━━ Reading passage

Personal information
- Nickname: "Nine Dart Man"
- Born: 13 July 1969 Newmarket, Suffolk, England
- Died: 5 June 2022 (aged 52)
- Home town: Lakenheath, Suffolk, England

Darts information
- Playing darts since: 1985
- Darts: 23,5 Gram Datadart Signature
- Laterality: Right-handed
- Walk-on music: "Town Called Malice" by The Jam

Organisation (see split in darts)
- BDO: 1996–2010

WDF major events – best performances
- World Championship: Semi-final: 2006
- World Masters: Last 32: 2006
- World Trophy: Last 16: 2004, 2007
- Int. Darts League: Quarter-final: 2003
- Finder Masters: Quarter-final: 2005
- Dutch Open: Winner (1): 2002

PDC premier events – best performances
- Grand Slam: Group Stage: 2007

Other tournament wins
- Tournament: Years
- Swedish Open German Open Pairs Denmark Open England National Championship: 2004, 2007 2004 2005 2006, 2007

= Shaun Greatbatch =

English darts player (1969–2022)

Shaun Greatbatch (13 July 1969 – 5 June 2022) was an English professional darts player. He lived in Suffolk and worked in the construction industry. His nickname was Nine Dart Man, having been the first player to hit a perfect nine-dart finish on live television, in the final of the 2002 Dutch Open against Steve Coote.

━━━━

Work instructions —
1. In the Shaun Greatbatch profile, what walk-on music is listed for him?
2. Write out the stretch of the Shaun Greatbatch profile from "- Home town: Lakenheath, Suffolk, England" through "split in darts)".

━━ Extracted records

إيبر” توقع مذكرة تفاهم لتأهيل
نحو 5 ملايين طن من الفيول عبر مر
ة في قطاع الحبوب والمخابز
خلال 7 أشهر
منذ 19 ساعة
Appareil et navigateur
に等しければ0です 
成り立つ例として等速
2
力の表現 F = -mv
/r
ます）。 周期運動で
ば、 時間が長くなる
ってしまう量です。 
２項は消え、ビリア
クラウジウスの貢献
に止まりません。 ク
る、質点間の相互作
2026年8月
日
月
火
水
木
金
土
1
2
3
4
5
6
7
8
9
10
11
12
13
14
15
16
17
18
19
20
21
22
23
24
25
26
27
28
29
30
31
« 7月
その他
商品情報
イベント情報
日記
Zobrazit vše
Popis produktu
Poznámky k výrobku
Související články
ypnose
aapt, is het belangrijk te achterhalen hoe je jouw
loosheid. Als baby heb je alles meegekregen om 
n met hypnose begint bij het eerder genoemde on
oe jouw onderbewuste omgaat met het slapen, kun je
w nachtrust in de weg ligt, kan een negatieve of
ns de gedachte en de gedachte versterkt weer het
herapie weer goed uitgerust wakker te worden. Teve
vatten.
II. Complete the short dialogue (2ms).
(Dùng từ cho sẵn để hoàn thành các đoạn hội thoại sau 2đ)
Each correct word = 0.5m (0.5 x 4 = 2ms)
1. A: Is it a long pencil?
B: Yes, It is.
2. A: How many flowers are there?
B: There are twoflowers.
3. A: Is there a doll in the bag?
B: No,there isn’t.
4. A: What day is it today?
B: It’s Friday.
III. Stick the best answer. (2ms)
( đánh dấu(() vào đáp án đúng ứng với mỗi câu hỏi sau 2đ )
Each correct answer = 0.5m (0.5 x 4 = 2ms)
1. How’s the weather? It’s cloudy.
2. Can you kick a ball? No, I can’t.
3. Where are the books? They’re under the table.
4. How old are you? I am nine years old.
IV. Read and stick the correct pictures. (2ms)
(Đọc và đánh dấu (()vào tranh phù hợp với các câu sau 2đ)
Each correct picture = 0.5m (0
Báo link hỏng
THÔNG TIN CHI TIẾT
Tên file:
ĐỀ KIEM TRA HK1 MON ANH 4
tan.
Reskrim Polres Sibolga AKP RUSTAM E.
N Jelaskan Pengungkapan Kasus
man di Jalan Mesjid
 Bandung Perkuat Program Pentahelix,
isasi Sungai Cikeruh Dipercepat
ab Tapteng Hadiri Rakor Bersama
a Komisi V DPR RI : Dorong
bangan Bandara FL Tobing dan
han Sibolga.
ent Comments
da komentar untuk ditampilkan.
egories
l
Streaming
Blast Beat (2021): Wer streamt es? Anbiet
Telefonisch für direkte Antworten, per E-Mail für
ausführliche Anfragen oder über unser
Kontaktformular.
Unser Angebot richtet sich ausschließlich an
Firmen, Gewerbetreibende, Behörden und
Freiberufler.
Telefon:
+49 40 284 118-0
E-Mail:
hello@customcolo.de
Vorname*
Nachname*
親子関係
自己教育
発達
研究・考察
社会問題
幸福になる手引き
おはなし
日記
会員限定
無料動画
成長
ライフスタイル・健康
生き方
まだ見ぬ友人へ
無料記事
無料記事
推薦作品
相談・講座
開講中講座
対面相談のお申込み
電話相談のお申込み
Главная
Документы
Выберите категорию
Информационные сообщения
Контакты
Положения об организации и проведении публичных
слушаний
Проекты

━━━━
━━ Extracted records

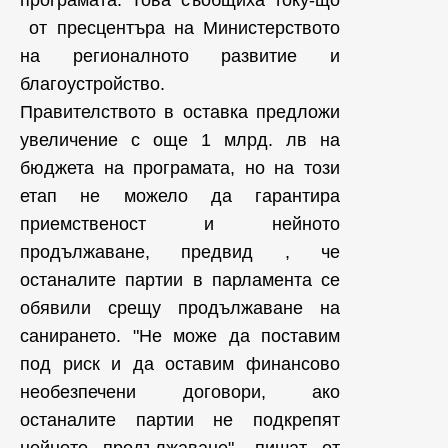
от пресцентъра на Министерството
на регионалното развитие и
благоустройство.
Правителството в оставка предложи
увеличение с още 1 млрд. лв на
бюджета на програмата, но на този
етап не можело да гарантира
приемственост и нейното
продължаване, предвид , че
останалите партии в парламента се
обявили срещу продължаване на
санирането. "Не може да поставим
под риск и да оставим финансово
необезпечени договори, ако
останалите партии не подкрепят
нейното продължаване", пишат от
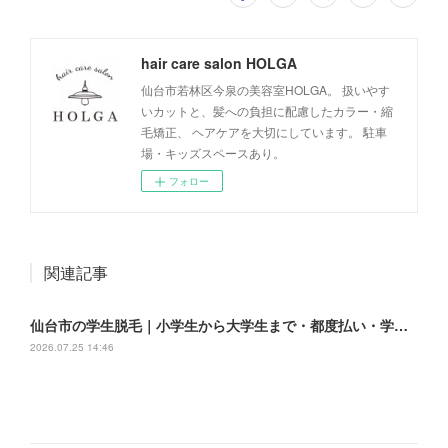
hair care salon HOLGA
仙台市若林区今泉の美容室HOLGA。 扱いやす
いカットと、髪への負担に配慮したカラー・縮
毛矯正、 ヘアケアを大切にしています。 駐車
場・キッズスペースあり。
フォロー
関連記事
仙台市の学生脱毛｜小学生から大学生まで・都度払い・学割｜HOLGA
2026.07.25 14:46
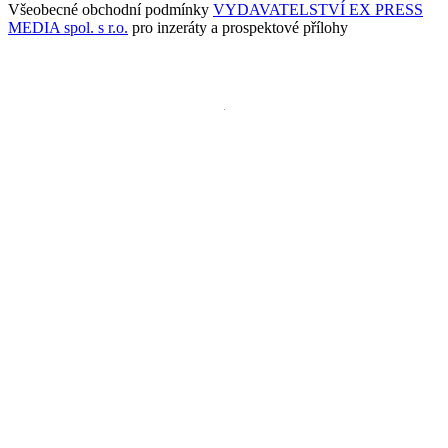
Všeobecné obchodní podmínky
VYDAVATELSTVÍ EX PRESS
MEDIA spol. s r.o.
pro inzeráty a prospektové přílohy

━━━━

Task answers —
1. "Town Called Malice" by The Jam

2.
- Home town: Lakenheath, Suffolk, England

Darts information
- Playing darts since: 1985
- Darts: 23,5 Gram Datadart Signature
- Laterality: Right-handed
- Walk-on music: "Town Called Malice" by The Jam

Organisation (see split in darts)